MATERIAL PROVIDED

↓

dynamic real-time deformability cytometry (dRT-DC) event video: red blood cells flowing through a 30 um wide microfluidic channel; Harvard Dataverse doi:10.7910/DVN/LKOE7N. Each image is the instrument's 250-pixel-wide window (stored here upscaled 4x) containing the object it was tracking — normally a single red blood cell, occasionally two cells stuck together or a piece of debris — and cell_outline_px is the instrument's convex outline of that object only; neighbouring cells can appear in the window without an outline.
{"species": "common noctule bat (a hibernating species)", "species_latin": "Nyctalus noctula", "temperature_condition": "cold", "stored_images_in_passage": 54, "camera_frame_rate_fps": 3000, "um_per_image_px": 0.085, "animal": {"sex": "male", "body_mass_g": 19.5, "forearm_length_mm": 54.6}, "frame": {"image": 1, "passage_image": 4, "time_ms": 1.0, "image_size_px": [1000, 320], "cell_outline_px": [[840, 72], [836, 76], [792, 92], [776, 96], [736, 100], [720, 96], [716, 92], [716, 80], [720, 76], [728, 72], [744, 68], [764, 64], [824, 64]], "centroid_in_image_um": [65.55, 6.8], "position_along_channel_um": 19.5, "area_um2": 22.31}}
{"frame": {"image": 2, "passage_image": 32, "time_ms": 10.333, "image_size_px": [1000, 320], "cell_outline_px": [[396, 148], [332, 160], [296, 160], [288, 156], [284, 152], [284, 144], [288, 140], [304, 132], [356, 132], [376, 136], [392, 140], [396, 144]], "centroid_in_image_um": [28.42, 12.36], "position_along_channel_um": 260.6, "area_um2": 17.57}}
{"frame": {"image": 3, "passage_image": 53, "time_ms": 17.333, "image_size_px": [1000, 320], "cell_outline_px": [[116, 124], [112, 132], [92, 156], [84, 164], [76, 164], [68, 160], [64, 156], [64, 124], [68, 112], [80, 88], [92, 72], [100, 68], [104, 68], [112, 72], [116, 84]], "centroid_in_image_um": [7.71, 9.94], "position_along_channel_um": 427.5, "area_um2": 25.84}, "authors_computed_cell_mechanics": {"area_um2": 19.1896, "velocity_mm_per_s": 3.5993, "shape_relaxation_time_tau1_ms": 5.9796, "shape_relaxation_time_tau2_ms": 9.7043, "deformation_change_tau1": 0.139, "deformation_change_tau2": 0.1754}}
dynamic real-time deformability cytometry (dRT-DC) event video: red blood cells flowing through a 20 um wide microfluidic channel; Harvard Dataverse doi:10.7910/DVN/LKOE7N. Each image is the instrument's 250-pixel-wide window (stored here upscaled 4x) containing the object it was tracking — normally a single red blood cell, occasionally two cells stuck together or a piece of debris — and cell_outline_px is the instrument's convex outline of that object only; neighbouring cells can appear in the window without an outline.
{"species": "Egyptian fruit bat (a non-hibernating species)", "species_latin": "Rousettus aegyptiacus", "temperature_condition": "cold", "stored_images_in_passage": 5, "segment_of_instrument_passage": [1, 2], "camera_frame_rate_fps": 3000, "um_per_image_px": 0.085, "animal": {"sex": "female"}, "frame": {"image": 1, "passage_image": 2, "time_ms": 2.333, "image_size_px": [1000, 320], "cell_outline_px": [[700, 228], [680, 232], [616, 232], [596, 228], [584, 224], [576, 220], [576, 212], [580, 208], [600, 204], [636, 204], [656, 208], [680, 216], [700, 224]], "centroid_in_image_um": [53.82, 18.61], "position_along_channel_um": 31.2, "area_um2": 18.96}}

↑

Write out every line exactly as it stands.

WORKED ANSWER
dynamic real-time deformability cytometry (dRT-DC) event video: red blood cells flowing through a 30 um wide microfluidic channel; Harvard Dataverse doi:10.7910/DVN/LKOE7N. Each image is the instrument's 250-pixel-wide window (stored here upscaled 4x) containing the object it was tracking — normally a single red blood cell, occasionally two cells stuck together or a piece of debris — and cell_outline_px is the instrument's convex outline of that object only; neighbouring cells can appear in the window without an outline.
{"species": "common noctule bat (a hibernating species)", "species_latin": "Nyctalus noctula", "temperature_condition": "cold", "stored_images_in_passage": 54, "camera_frame_rate_fps": 3000, "um_per_image_px": 0.085, "animal": {"sex": "male", "body_mass_g": 19.5, "forearm_length_mm": 54.6}, "frame": {"image": 1, "passage_image": 4, "time_ms": 1.0, "image_size_px": [1000, 320], "cell_outline_px": [[840, 72], [836, 76], [792, 92], [776, 96], [736, 100], [720, 96], [716, 92], [716, 80], [720, 76], [728, 72], [744, 68], [764, 64], [824, 64]], "centroid_in_image_um": [65.55, 6.8], "position_along_channel_um": 19.5, "area_um2": 22.31}}
{"frame": {"image": 2, "passage_image": 32, "time_ms": 10.333, "image_size_px": [1000, 320], "cell_outline_px": [[396, 148], [332, 160], [296, 160], [288, 156], [284, 152], [284, 144], [288, 140], [304, 132], [356, 132], [376, 136], [392, 140], [396, 144]], "centroid_in_image_um": [28.42, 12.36], "position_along_channel_um": 260.6, "area_um2": 17.57}}
{"frame": {"image": 3, "passage_image": 53, "time_ms": 17.333, "image_size_px": [1000, 320], "cell_outline_px": [[116, 124], [112, 132], [92, 156], [84, 164], [76, 164], [68, 160], [64, 156], [64, 124], [68, 112], [80, 88], [92, 72], [100, 68], [104, 68], [112, 72], [116, 84]], "centroid_in_image_um": [7.71, 9.94], "position_along_channel_um": 427.5, "area_um2": 25.84}, "authors_computed_cell_mechanics": {"area_um2": 19.1896, "velocity_mm_per_s": 3.5993, "shape_relaxation_time_tau1_ms": 5.9796, "shape_relaxation_time_tau2_ms": 9.7043, "deformation_change_tau1": 0.139, "deformation_change_tau2": 0.1754}}
dynamic real-time deformability cytometry (dRT-DC) event video: red blood cells flowing through a 20 um wide microfluidic channel; Harvard Dataverse doi:10.7910/DVN/LKOE7N. Each image is the instrument's 250-pixel-wide window (stored here upscaled 4x) containing the object it was tracking — normally a single red blood cell, occasionally two cells stuck together or a piece of debris — and cell_outline_px is the instrument's convex outline of that object only; neighbouring cells can appear in the window without an outline.
{"species": "Egyptian fruit bat (a non-hibernating species)", "species_latin": "Rousettus aegyptiacus", "temperature_condition": "cold", "stored_images_in_passage": 5, "segment_of_instrument_passage": [1, 2], "camera_frame_rate_fps": 3000, "um_per_image_px": 0.085, "animal": {"sex": "female"}, "frame": {"image": 1, "passage_image": 2, "time_ms": 2.333, "image_size_px": [1000, 320], "cell_outline_px": [[700, 228], [680, 232], [616, 232], [596, 228], [584, 224], [576, 220], [576, 212], [580, 208], [600, 204], [636, 204], [656, 208], [680, 216], [700, 224]], "centroid_in_image_um": [53.82, 18.61], "position_along_channel_um": 31.2, "area_um2": 18.96}}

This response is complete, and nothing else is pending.